In her 27 February essay, “Not humane to make a mockery of death”, Christine Flowers argued that it was inexcusable that some celebrated Rush Limbaugh’s recent death. She asked “Can’t we just … say that there is hatred on both sides of the aisle and be done with it?” Well, duh. People are passionate about their governance – of course, hate exists on all sides.
But she simplistically (and perhaps disingenuously) skirts the thornier, more consequential issue of whether some forms of hate are more defensible than others. Is the hatred many Americans have for Limbaugh really comparable to the hatred he promulgated?
Merriam-Webster says hate is “intense hostility and aversion usually deriving from fear, anger, or sense of injury”. Given that fear, anger, and injury are ubiquitous (and sometimes intense) human experiences, it’s hardly surprising that hate is common in many contexts, including politics. I imagine that even the saints among us suffer hateful moments now and then.
Unfortunately, because many people love to hate, selling hatred can be popular and lucrative. Limbaugh, a caustic self-promoting know-it-all, knew this well and openly relished the hatred many held for him. He cultivated a distinctive brand of malice and hostility toward people unlike him, exemplified by his joking about the many deaths of AIDS victims during the 1980s and his calling feminists “feminazis”.
Worse, by setting the stage for other vitriolic commentators such as Sean Hannity and Glenn Beck, Limbaugh was a key catalyst in producing the contemptuous rhetoric and hyper-partisanship of current American politics. Limbaugh’s family and friends surely deserve our sympathy for their private loss but the death of the public Limbaugh is no loss to an America aspiring to equality for all.

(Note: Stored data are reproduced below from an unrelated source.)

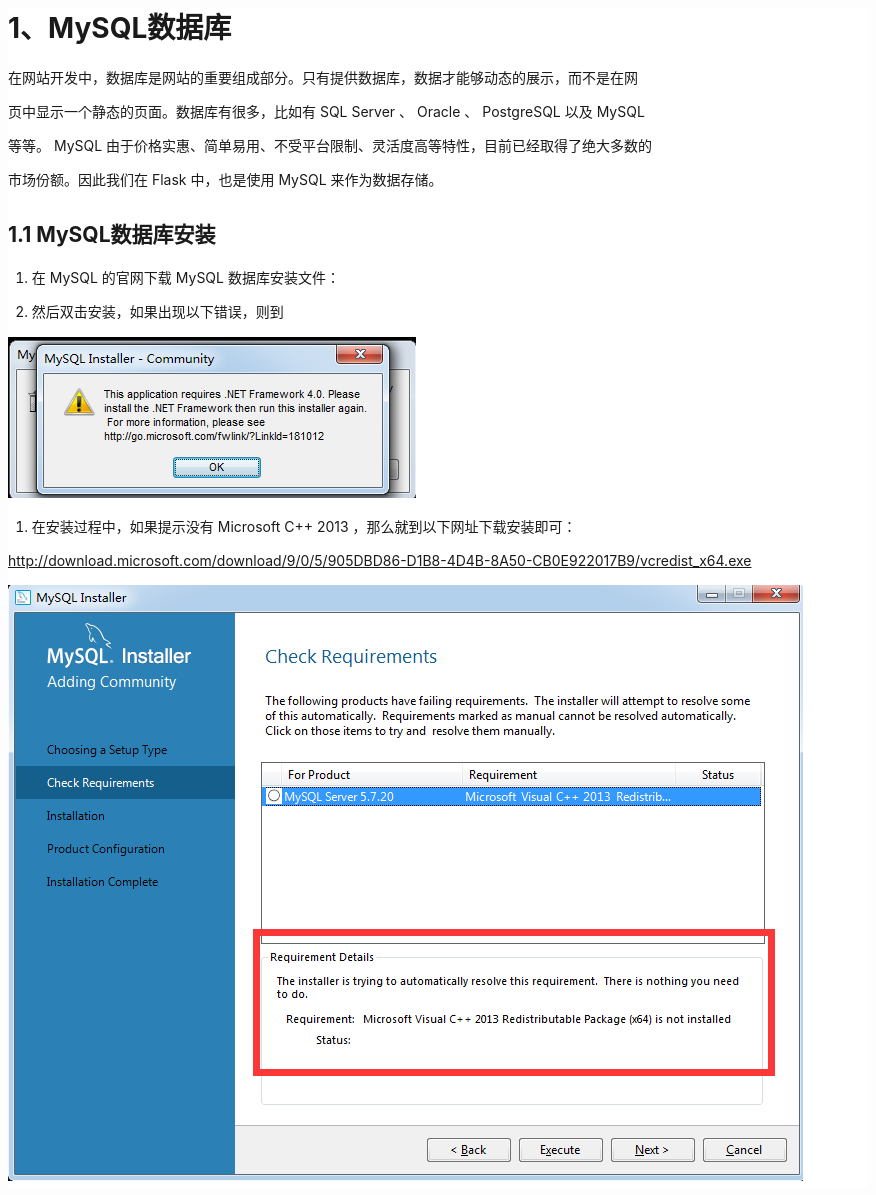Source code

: # 1、**MySQL数据库**

在网站开发中，数据库是网站的重要组成部分。只有提供数据库，数据才能够动态的展示，而不是在网

页中显示一个静态的页面。数据库有很多，比如有 SQL Server 、 Oracle 、 PostgreSQL 以及 MySQL

等等。 MySQL 由于价格实惠、简单易用、不受平台限制、灵活度高等特性，目前已经取得了绝大多数的

市场份额。因此我们在 Flask 中，也是使用 MySQL 来作为数据存储。

## 1.1 MySQL数据库安装

1. 在 MySQL 的官网下载 MySQL 数据库安装文件： 

1. 然后双击安装，如果出现以下错误，则到 

![](images/WEBRESOURCE2a9129a2795283ede238478bc933992b截图.png)

1. 在安装过程中，如果提示没有 Microsoft C++ 2013 ，那么就到以下网址下载安装即可：

[http://download.microsoft.com/download/9/0/5/905DBD86-D1B8-4D4B-8A50-CB0E922017B9/vcredist_x64.exe ](http://download.microsoft.com/download/9/0/5/905DBD86-D1B8-4D4B-8A50-CB0E922017B9/vcredist_x64.exe)

![](images/WEBRESOURCEbc03a427421a455847dddd92fc49069d截图.png)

From the invidious social climate crafted by Limbaugh, we saw Donald Trump’s indomitable political ascent. Trump used his bully pulpit to crank up the volume of the hate chorus by calling Mexican immigrants drug dealers and rapists, frequently disparaging women’s physical features, and eventually inciting a murderous mob to attack the Capitol. This is not the America most of us idealize.
Unlike people, all hate is not created equal. Hating someone for his purposefully destructive behavior is not the same sin as hating a group – whom we mostly don’t even know – for their mere existence. Americans openly hated Osama bin Laden, who happened to be Muslim, for orchestrating the 9/11 attack. But his actions do not justify hating all Muslims. I surmise that the hatred aimed at Limbaugh and Trump is for them personally, not for all those who happen to look like them. Although not admirable, such person-wise hate is far more morally defensible than the group-wise hate these men have fomented for decades.
Hatred is not categorically un-American but aiming invectives at categories of people simply because of their gender, color, or culture is. Venomous speech is protected by our Constitution but the First Amendment does not imply one won’t be despised for saying hateful things. All rights, including free speech, come bound with responsibilities to respect others’ rights and dignity. Individuals who abuse this principle by promoting group-wise hate justly deserve our moral and political wrath – and perhaps our hatred. If group-wise hatred becomes widely acceptable, other American ideals also are in peril.
Political figures like Limbaugh and Trump harm America because they advance a narrative in which ideology, personal insults, and scapegoating are more valued by their partisan “base” than facts, public good, or nuanced solutions to complex issues. Their take-home messages contradict the very first principle asserted in the Declaration of Independence, the self-evident truth that “all [people] are created equal.” Persistent efforts to subvert this principle do more to fray the fabric of American democracy than the occasional terrorist attack ever could.
It’s quite understandable why some hate the likes of Limbaugh or Trump. A person raised in ignorance or oppression might be excused for being hostile toward people unlike himself. However, these are men of exceptional opportunity, wealth, and privilege. They have no legitimate claim to victimhood, and deserve no free pass for hatemongering. They built and defined their political personas by proud, unrelenting repetition of malicious messages. Messenger and message are inextricable.
If I claim to love American ideals, how could I not hate such tireless attackers of those ideals?
Angermeier lives, loves and occasionally hates in Blacksburg.